La production de Carl Schmitt est donc porteuse de critiques pertinentes, mais aussi d’un dangereux poison antisémite. L’opportunité de lire et d’éditer Carl Schmitt est très débattue. Le professeur de philosophie Charles Yves Zarka, dans un article du Monde en 2002 réagissant à la réédition d’un livre de Schmitt et à sa préface, propose de distinguer une oeuvre à part entière et un document à prendre comme le témoignage de certaines idées: « On doit éditer Schmitt, mais comme on édite les textes d'autres nazis, c'est-à-dire comme des documents, non comme des œuvres, et encore moins des œuvres philosophiques qu'on discute comme telles. » Le philosophe rappelle bien tous les mensonges qui ont été diffusés pour dédouaner Schmitt de ses responsabilités—notamment sur sa soi-disant disgrâce en 1936. Charles Yves Zarka prévient aussi que l’ensemble de la production intellectuel schmittien et ses engagements concrets durant tout le régime nazi sont les deux faces de la même pièce.

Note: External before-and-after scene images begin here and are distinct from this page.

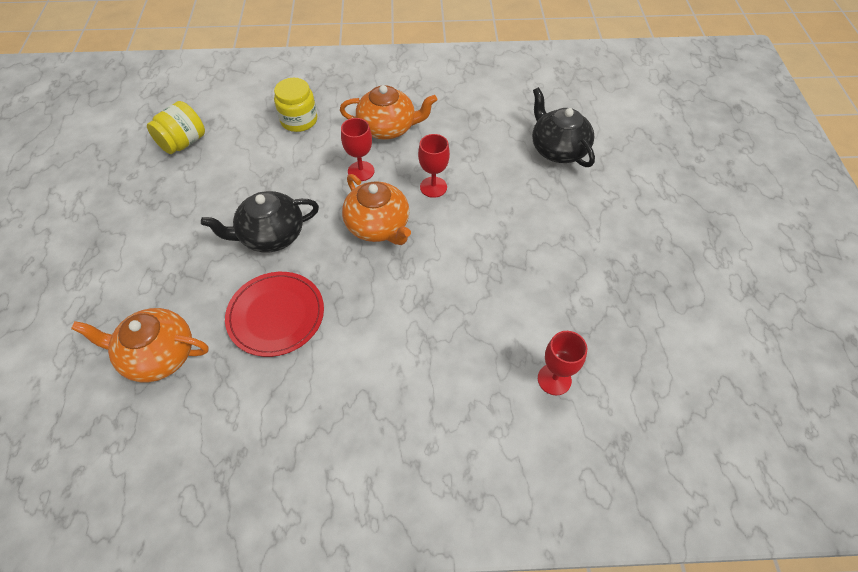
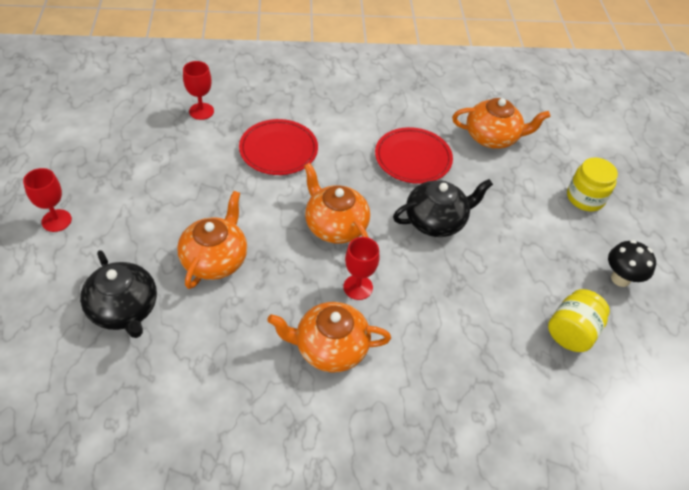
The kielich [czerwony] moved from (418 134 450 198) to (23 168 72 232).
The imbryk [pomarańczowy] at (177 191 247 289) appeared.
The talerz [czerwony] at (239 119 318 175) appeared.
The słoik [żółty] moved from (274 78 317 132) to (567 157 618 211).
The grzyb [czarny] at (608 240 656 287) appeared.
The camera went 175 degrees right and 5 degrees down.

La question du rapport de Carl Schmitt au nazisme fait néanmoins encore débat. Alain de Benoist remplit son rôle d’intellectuel raciste, certains comme Etienne Balibar dépeignent ‘l’expérience’ nazie de Schmitt comme une mésaventure regrettable dans la vie d’un brillant juriste. Une approche plus fine existe; l’historien du nazisme Johann Chapoutot décrit un Carl Schmitt qui voulait sincèrement être le grand juriste du IIIème Reich mais qui a échoué. Dans un colloque à l’Académie royale de Belgique en 2019, il démontre bien la participation enthousiaste de Schmitt à la dictature nazie, tout en nuançant le portrait qui est parfois fait de Schmitt comme le juriste nazi par excellence. Antisémite catholique virulent, Carl Schmitt n’est pas à la pointe de la ‘pensée’ nazie. Pour Chapoutot, Carl Schmitt ne fut pas la grand juriste nazi car il n’est pas allé jusqu’à une biologisation du politique, d’autres l’ont fait: Schmitt a été doublé à sa droite. En parlant de Grossraum (un territoire plus grand), Carl Schmitt n’est pas dans une ‘avant-garde’ qui parle de Lebensraum, qui contient une idée d’un supposé biotope pour la race aryenne. Schmitt reste fondamentalement classique, ce qui explique pourquoi il est lisible aujourd’hui par d’autres que des nazis.
Le grand lecteur de Carl Schmitt en France aujourd’hui est Jean-François Kervégan, dont les travaux ont irrigué cet article. En 2011, il a publié un livre précisément sur la question de l’utilisation de Carl Schmitt, Que faire de Carl Schmitt. Sa formule pour résumer sa thèse est la suivante: il faut « partir de Carl Schmitt. » D’une part, il reconnaît la grande pertinence des outils théoriques schmittiens pour comprendre et le monde et ses évolutions. Il faut puiser dans sa pensée des outils, mais pas son idéologie. D’autre part, cette formule résume bien aussi la nécessité de s’éloigner de Schmitt et de lire ses œuvres en sourcillant. Il ne faut pas prendre pour argent comptant tout ce qu’il dit car il s’en sert à certains moments pour justifier le nazisme. C’est donc une position d’équilibrisme que Jean-François Kervégan assume pour pouvoir puiser intelligemment et avec prudence dans le trésor schmittien.
Le cas Carl Schmitt est troublant car lire ses livres et en discuter, c’est faire entrer un nazi enthousiaste dans le panthéon des grands auteurs. Carl Schmitt questionne nos croyances par ses écrits mais aussi par sa vie; sa vie montre la porosité de la philosophie et du droit avec le pire et l’inanité de séparer les Hommes en deux. Le génie et la monstruosité sont souvent une seule et même chose.